SELECTED TEXT below:
NDJ:1 Violet Cucciniello Little

Creativity

At first, I thought I was just tired. Dropping cups, tripping for no apparent rea­son, and even falling down my basement stairs caused me no alarm. As a newly ordained pastor I worked long and hard hours. Fatigue was inevitable. I even joked about the double vision I experienced in the midst of delivering a sermon — in a matter of minutes my congregation had grown to twice its size! That same afternoon, I vowed to get more rest; but when my swallowing muscles suddenly shut down while sipping a drink, I knew something was terribly wrong. That “something” turned out to be myasthenia gravis, a neuromuscular disease that causes transient weakness in various parts of the body.

Symptoms worsened rapidly and I went into a myasthenic crisis. After a four week hospitalization, family, friends and my congregation loved me back to well­ness. Two weeks out of the hospital, and with the MG now under control, I returned to my work at St. Michael’s.
End of SELECTED TEXT.
DATASET EXTRACT below:
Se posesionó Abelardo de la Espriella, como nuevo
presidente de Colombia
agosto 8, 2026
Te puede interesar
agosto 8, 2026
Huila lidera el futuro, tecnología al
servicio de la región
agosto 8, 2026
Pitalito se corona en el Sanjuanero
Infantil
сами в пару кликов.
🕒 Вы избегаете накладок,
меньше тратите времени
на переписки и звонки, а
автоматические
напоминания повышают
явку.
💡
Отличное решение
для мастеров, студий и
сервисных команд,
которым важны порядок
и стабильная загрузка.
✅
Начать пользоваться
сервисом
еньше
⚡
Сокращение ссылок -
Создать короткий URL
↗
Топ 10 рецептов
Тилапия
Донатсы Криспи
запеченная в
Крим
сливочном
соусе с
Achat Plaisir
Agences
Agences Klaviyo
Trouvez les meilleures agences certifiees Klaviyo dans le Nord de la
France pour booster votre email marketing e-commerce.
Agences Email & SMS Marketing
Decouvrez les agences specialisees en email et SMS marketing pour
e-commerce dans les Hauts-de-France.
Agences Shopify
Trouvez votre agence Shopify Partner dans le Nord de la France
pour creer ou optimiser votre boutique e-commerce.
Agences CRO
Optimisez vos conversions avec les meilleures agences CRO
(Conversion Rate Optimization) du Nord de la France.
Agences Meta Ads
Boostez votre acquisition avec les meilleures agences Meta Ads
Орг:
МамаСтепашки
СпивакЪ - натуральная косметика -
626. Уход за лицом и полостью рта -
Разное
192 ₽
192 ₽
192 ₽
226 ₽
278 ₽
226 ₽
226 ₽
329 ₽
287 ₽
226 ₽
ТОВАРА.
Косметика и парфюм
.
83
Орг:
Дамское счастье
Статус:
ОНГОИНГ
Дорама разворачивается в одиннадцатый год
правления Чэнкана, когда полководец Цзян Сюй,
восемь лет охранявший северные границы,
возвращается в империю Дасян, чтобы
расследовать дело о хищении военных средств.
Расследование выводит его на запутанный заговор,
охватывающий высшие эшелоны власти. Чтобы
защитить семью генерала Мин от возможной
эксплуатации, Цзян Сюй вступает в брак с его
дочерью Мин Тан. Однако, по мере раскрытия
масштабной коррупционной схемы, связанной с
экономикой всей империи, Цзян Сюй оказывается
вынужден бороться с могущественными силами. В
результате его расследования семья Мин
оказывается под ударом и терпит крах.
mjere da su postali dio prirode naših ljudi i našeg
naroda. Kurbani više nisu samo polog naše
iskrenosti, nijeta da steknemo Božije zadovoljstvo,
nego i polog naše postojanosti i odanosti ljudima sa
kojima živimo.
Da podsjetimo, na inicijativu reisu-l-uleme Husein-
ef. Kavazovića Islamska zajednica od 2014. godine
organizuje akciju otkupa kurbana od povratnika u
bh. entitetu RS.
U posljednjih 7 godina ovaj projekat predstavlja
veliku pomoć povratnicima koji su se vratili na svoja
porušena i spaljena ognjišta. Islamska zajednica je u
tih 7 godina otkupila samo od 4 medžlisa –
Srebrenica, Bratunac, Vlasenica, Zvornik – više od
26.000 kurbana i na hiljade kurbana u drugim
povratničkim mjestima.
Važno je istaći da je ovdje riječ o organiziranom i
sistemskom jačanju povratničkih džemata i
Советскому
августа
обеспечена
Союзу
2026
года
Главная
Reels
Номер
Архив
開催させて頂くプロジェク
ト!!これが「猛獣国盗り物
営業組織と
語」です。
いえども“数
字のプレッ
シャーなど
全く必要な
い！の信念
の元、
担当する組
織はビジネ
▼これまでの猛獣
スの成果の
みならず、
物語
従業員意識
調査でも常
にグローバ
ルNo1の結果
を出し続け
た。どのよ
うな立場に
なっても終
End of DATASET EXTRACT.
### WHAT TO WORK ON
1) Decide whether each statement agrees with the passage about the pastor's illness. Answer yes or no for each, and quote the words of the passage that settle it.
(a) The double vision came on while the writer was delivering a sermon.
(b) The writer spent two weeks in the hospital.
(c) The writer went back to work at St. Michael's.
2) According to the passage about the pastor's illness, what convinced the writer that something was terribly wrong?
3) Continue the passage about the pastor's illness from its last sentence.

### ANSWERS TO THE EXERCISE
1)
(a) Yes: "I even joked about the double vision I experienced in the midst of delivering a sermon"
(b) No: "After a four week hospitalization"
(c) Yes: "I returned to my work at St. Michael’s."

2) The writer's swallowing muscles suddenly shut down while sipping a drink.

3)
Though there were many new challenges for me to face, the most difficult was my inability to drive. Because most of my work as pastor took place in hos­pitals, homes, and the community, I wondered how I might best use my time and energy dependent upon public transportation and limited by the MG.

What resulted from that challenge was a gift that continues to unfold. To begin, I met with my co-pastor, along with members of a pastoral support group from the church. Together, we brainstormed possibilities. For visits to those who were homebound, volunteers would accompany me. Not only did I have travel­ing time to be with these parishioners, but for the people who were homebound there was the much welcomed visit of someone else from the congregation. Other volunteers offered to drive me to and from places where I might need to do a visit alone. Part of the money from my business/ transportation allowance was used to pay unemployed parishioners and people from the community to drive. Through this arrangement I met several people who later joined the church.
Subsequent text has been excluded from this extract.